Canned green beans can be as healthy as raw beans, but check the label; many manufacturers add sodium. A one-cup serving of canned beans may contain over 500 milligrams of sodium. (You can, however, reduce the sodium you consume by rinsing the beans before you eat them.)

Many people who enjoy green beans don’t like the softer texture of the canned variety. Canned green beans are also less likely to have the bright green color that fresh green beans are known for. Plain frozen versions, on the other hand, retain the color and nutrients of fresh beans (sauced or seasoned frozen beans contain additional ingredients that may add calories, fat, or sodium).

When They’re Best

Green beans are a summer crop, but available fresh, frozen, or canned all year round. If you buy fresh green beans, look for bright green beans that have a crisp texture and few (or no) blemishes.

Storage and Food Safety

Store green beans in the refrigerator in a plastic bag or resealable container for up to a week. Do not wash or trim until you are ready to use them because cutting the beans can speed spoilage.

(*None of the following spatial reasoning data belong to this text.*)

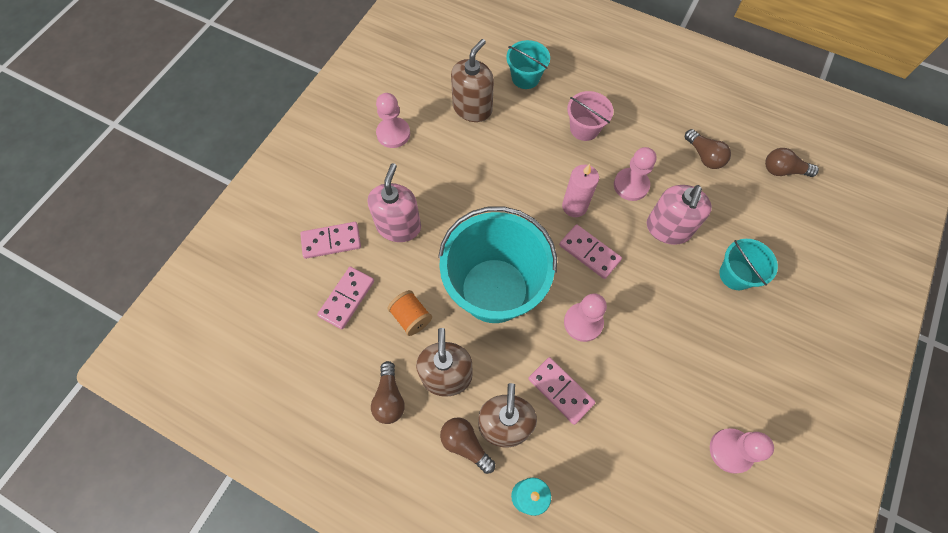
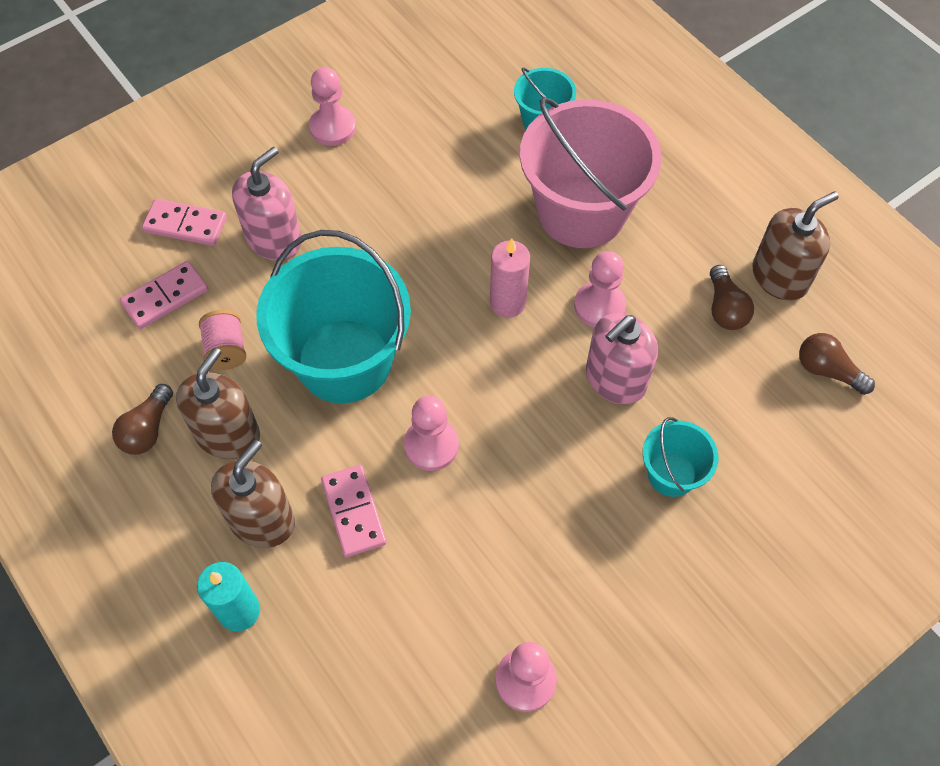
camera: 25 degrees right, 5 degrees down
orange spool [387,290,432,336] -> pink spool [199,310,247,370]
brown light bulb [440,417,495,474] -> none
brown soap dispenser [451,39,494,122] -> brown soap dispenser moved to [752,192,839,301]
pink domino [559,224,622,279] -> none
pink bucket [567,91,614,141] -> pink bucket [520,97,662,248], size x2.07

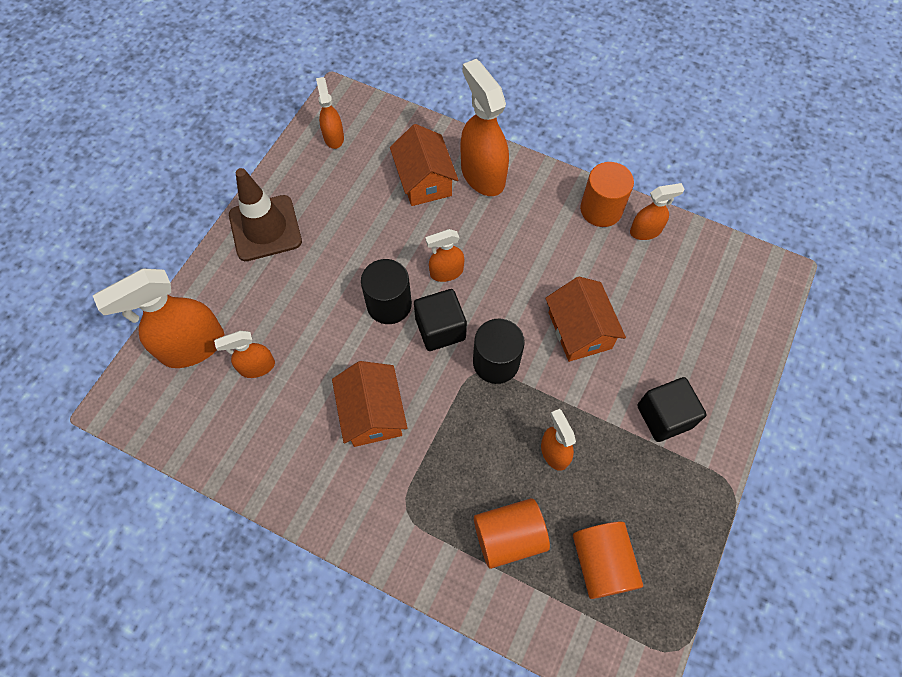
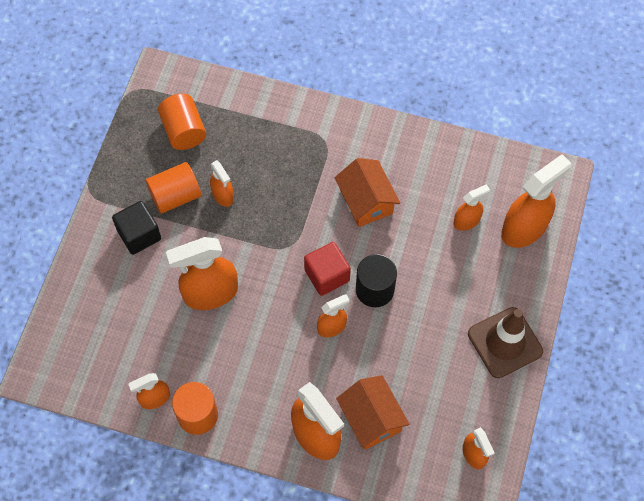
camera: 170 degrees right, 0 degrees up
black cube [414,289,467,351] -> red cube [304,242,351,296]
black cylinder [473,319,525,384] -> none
orange cylinder [474,498,550,569] -> orange cylinder moved to [146,162,201,214]
orange house [545,276,626,362] -> orange spray bottle [166,237,238,310]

If you want to freeze green beans, cook them first. Gently blanch, then blot dry. Freeze in a single layer on a sheet pan, then place in an airtight plastic bag. Stored properly, frozen green beans can last three to six months.

How to Prepare

The easiest way to prepare green beans is to boil or steam them. To do so, rinse the beans well and trim the ends. Toss in a pot of boiling, salted water or add to a steamer. Cook for about five minutes or until they turn bright green. Remove from heat and add lemon, olive oil, or salt to taste. You can also add green beans to a favorite recipe or toss into a salad, pasta, or stir fry.